Pavilion Windows · qwen0.5b (GTX 1050 GPU)

This page captures the same qwen0.5b benchmark stack on the Pavilion Windows laptop with GTX 1050 offload enabled.

Model: qwen2.5-coder:0.5b Disk size: 379 MB Context: 4K eval context Server: Pavilion Windows / Ollama GPU

Run Coverage

All finished artifacts are in this report. The page calls out exactly which planned phases completed and which ones still did not produce any files.

Hello check Complete

Exact prompt succeeded and returned a clean greeting.

5-question suite Complete

All five tasks finished and produced scored artifacts.

20-question Python suite Complete

All twenty primary and follow-up prompts finished.

10-question real-context suite Complete

All ten real-context tasks finished and were pulled into the report.

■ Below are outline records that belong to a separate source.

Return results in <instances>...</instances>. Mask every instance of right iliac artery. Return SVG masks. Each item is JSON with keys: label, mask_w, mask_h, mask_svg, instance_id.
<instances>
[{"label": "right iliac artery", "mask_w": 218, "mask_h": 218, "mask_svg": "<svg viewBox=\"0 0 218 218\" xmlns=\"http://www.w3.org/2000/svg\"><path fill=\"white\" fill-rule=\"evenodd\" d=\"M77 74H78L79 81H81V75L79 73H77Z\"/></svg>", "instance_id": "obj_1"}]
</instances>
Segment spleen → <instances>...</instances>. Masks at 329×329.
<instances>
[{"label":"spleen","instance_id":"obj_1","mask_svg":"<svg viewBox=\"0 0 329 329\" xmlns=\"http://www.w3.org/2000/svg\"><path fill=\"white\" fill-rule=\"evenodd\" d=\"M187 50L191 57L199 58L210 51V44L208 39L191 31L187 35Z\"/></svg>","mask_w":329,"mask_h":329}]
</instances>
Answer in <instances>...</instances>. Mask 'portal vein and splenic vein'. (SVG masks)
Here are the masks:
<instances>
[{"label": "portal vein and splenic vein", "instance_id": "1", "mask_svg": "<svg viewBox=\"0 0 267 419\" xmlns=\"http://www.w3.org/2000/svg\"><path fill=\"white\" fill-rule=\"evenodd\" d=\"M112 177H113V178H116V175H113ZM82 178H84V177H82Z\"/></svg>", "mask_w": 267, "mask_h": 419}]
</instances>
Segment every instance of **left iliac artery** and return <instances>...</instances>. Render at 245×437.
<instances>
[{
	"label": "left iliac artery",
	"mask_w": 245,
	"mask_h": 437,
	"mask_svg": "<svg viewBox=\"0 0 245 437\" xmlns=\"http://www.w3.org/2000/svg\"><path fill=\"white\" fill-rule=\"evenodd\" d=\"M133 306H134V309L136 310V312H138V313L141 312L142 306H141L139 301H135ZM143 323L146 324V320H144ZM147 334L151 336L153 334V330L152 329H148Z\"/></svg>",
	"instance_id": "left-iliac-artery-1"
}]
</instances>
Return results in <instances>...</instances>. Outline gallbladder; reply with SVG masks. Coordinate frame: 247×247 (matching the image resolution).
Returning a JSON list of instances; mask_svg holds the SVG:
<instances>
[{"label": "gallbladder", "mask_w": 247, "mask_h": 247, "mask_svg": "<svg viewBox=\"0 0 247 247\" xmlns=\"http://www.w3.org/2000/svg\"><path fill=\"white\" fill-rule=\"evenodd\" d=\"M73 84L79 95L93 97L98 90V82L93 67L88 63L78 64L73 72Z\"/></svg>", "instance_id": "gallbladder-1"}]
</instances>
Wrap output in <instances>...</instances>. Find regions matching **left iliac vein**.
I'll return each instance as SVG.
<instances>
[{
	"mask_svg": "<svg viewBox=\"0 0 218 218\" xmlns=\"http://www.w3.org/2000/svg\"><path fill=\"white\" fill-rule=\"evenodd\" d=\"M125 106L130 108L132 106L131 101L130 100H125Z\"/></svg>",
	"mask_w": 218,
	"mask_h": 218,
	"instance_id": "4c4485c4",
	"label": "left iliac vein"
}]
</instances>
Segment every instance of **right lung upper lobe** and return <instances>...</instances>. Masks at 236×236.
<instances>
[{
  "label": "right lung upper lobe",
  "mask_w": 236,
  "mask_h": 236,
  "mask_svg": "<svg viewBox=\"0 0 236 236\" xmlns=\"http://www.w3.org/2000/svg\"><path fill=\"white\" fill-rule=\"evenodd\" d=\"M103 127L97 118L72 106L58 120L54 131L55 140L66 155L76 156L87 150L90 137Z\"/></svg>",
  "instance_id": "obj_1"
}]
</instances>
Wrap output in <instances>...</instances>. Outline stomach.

Context-edge suite Missing

No output files were produced for the long-context append lane.

Headline Metrics

The tiny model stayed surprisingly quick. The strongest signal is not raw quality, it is how much useful structure it maintained while staying under ten seconds on average for the bigger Python suite.

Hello check 7.8s

Exact prompt: hi can you help me?

Small eval average 8.0s

80% marker coverage

20-question primary average 3.3s

62.85 tok/s

20-question follow-up average 1.1s

63.49 tok/s

20-question primary usable 20/20

Every primary prompt returned a non-empty answer.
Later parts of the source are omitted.